In a speech to 500 business and civic leaders, Menino urged people to look beyond the budget and buildings and think about "transforming" the nation's oldest municipally funded library system for the 21st century. The library is facing a $3.6 million budget shortfall and administrators have proposed closing eight to 10 branches and laying off nearly a quarter of its staff.
"It's clear the system as currently constructed is stretched too thin," Menino said at the annual luncheon of the Boston Municipal Research Bureau. "We need to close some buildings that are not offering the highest quality service to the residents of Boston."
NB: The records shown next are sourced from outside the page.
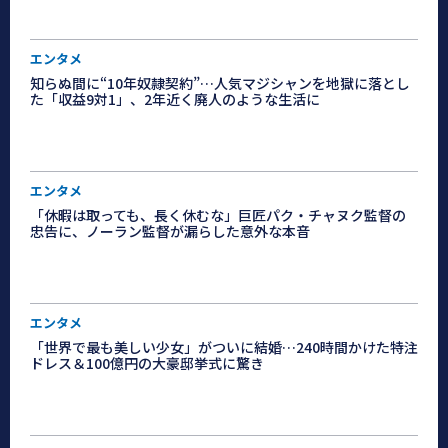
エンタメ
知らぬ間に“10年奴隷契約”…人気マジシャンを地獄に落とし
た「収益9対1」、2年近く廃人のような生活に
エンタメ
「休暇は取っても、長く休むな」巨匠パク・チャヌク監督の
忠告に、ノーラン監督が漏らした意外な本音
エンタメ
「世界で最も美しい少女」がついに結婚…240時間かけた特注
ドレス＆100億円の大豪邸挙式に驚き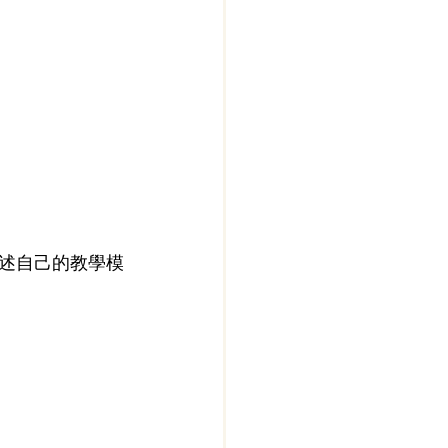
述自己的教學模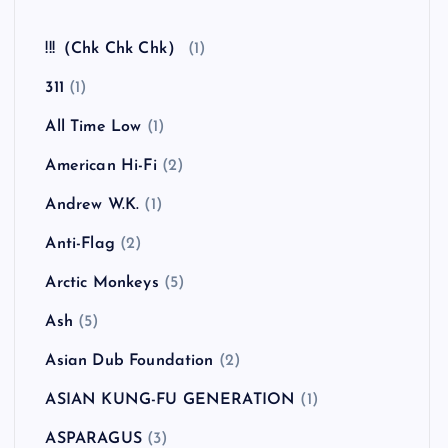
全曲紹介！The Coral「The Invisible Invasion」
（ザ・コーラル インヴィジブル・インヴェイジ
ョン）
カテゴリー
!!!（Chk Chk Chk）
(1)
311
(1)
All Time Low
(1)
American Hi-Fi
(2)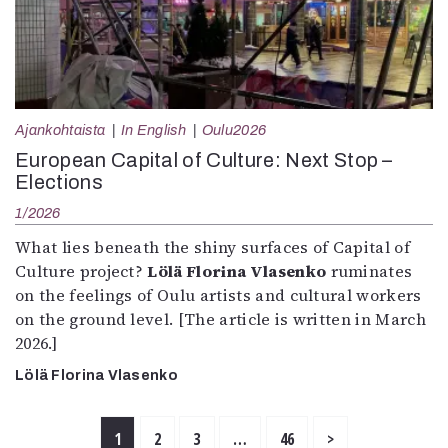
Ajankohtaista
In English
Oulu2026
European Capital of Culture: Next Stop –
Elections
1/2026
What lies beneath the shiny surfaces of Capital of
Culture project?
Lölä Florina Vlasenko
ruminates
on the feelings of Oulu artists and cultural workers
on the ground level. [The article is written in March
2026.]
Lölä Florina Vlasenko
1
2
3
…
46
>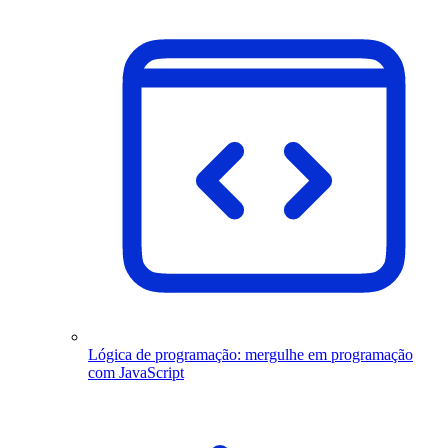
Lógica de programação: mergulhe em programação
com JavaScript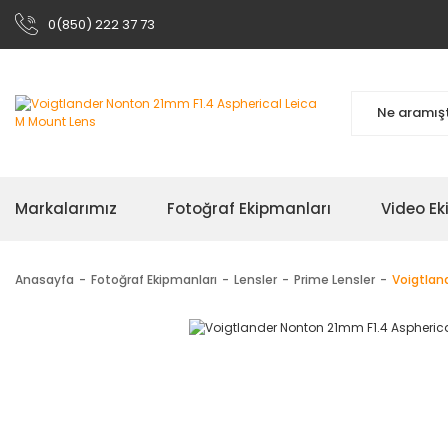
0(850) 222 37 73
Markalarımız
Fotoğraf Ekipmanları
Video Ek
Anasayfa
Fotoğraf Ekipmanları
Lensler
Prime Lensler
Voigtlan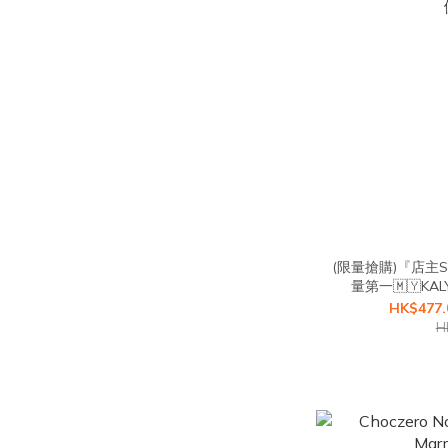
(限量搶購)『店主
量第一🇲🇾KAL
ORILEMON 
HK$477.
H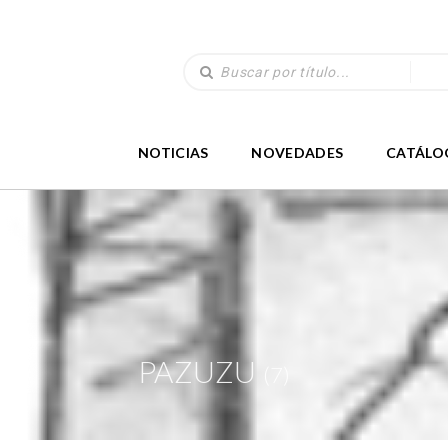
NOTICIAS
NOVEDADES
CATÁLO
PAZUZU
(7)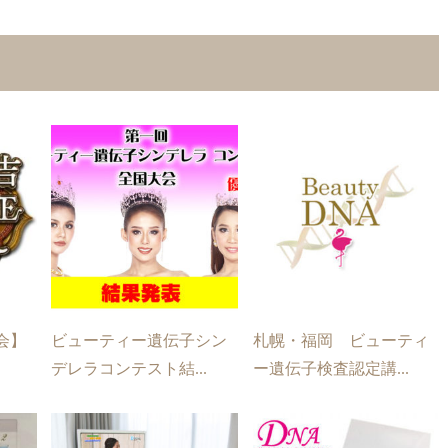
会】
ビューティー遺伝子シン
札幌・福岡 ビューティ
デレラコンテスト結...
ー遺伝子検査認定講...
With his comments, the mayor seemed to reject an alternative proposal for the library that would leave all branches intact but drastically slash hours, forcing some locations to open only a few days a week. Library administrators are in the process analyzing a range of statistics about each branch. Next week, library president Amy E. Ryan is scheduled to outline criteria to the Board of Trustees that could be used to target branches for closure.
"I know this can feel heartbreaking to neighbors who identify with these places," Menino says today. "But buildings don't define us -- our connections to each other do. The public library was born in Boston, and we must lead its rebirth, too."
Menino today also proposed closing some of the city's 46 community centers and pools over the next few years as part an effort to strengthen the entire system. He did not mention specific locations, but vowed that a community center would remain open "in every neighborhood."
"But as we look ahead, we may have to consolidate some under-utilized facilities so we can deploy more people in direct service positions and mentoring roles to our children," Menino says.
In the speech, Menino also talked about launching an energy management office to cut the city's consumption. And he mentioned two plans that are sure to spark fights with the unions. The first would combine the myriad call centers at city agencies into one location, putting hotlines for parks, transportation, inspectional services, and more under one umbrella at the phone number 635-4500.
The second proposal would consolidate emergency dispatch centers that are currently split among the police, fire, and emergency medical services. The move has been mentioned before.
"I'm not sure how many fifth-term mayors would take on these difficult things, but perhaps it's only the fifth-term mayors who could," Menino says. "I don't want us to squander this unique opportunity to serve people better than ever."